Como hemos dicho, los sumos sacerdotes y los ancianos del pueblo, que eran las autoridades religiosas en Israel nada hicieron para impedir que Juan fuera encarcelado por Herodes, ni le reprocharon que lo hiciera decapitar y presentar su cabeza en una bandeja como recompensa por un baile. De esta manera los que figuran como garantes del cumplimiento de la voluntad de Dios −los que dicen: «Sí, Señor»− rechazaron al «hombre enviado por Dios» y, luego, nunca se arrepintieron, ni siquiera en ese momento en que Jesús les pregunta sobre el bautismo de Juan. En cambio, los publicanos y las prostitutas, que conducían una vida contraria a la voluntad de Dios −los que dicen a Dios: «No voy»−, escuchando a Juan, se arrepintieron y creyeron en él. Leemos en el evangelio que vinieron donde Juan también publicanos y le preguntaron: «Nosotros, ¿qué tenemos que hacer?» (cf.
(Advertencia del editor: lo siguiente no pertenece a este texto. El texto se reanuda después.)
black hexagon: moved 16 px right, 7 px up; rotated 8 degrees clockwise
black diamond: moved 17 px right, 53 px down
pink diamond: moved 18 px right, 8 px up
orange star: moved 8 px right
Lc 3,12-13).
En uno y otro caso, Jesús acentúa el arrepentimiento, la conversión, que es necesaria a todos para asumir siempre más plenamente la voluntad de Dios. Respecto de los sumos sacerdotes y ancianos del pueblo, no les reprocha haber rechazado a Juan; les reprocha no haberse arrepentido después y no creer en su bautismo en ese momento. Respecto de los publicanos y prostitutas, ellos son como el primer hijo, que primero se negó a cumplir la voluntad del padre, pero luego se arrepintió y la cumplió.
El Evangelio de este domingo nos invita a estar atentos a la voluntad de Dios, que se nos presenta en su Palabra, en la enseñanza de la Iglesia y en las circunstancias de la vida, y responder siempre con una vida coherente: «Sí, Señor». Así respondió la Virgen María: «Hagase en mí según tu Palabra» (Lc 1,38). Así respondió, sobre todo, el mismo Jesús, como lo expresa la carta a los Hebreos: «Al entrar en este mundo, dice: “Sacrificio y oblación no quisiste; pero me has formado un cuerpo… Entonces dije: ¡He aquí que vengo … a hacer, oh Dios, tu voluntad!”» (Heb 10,5.7).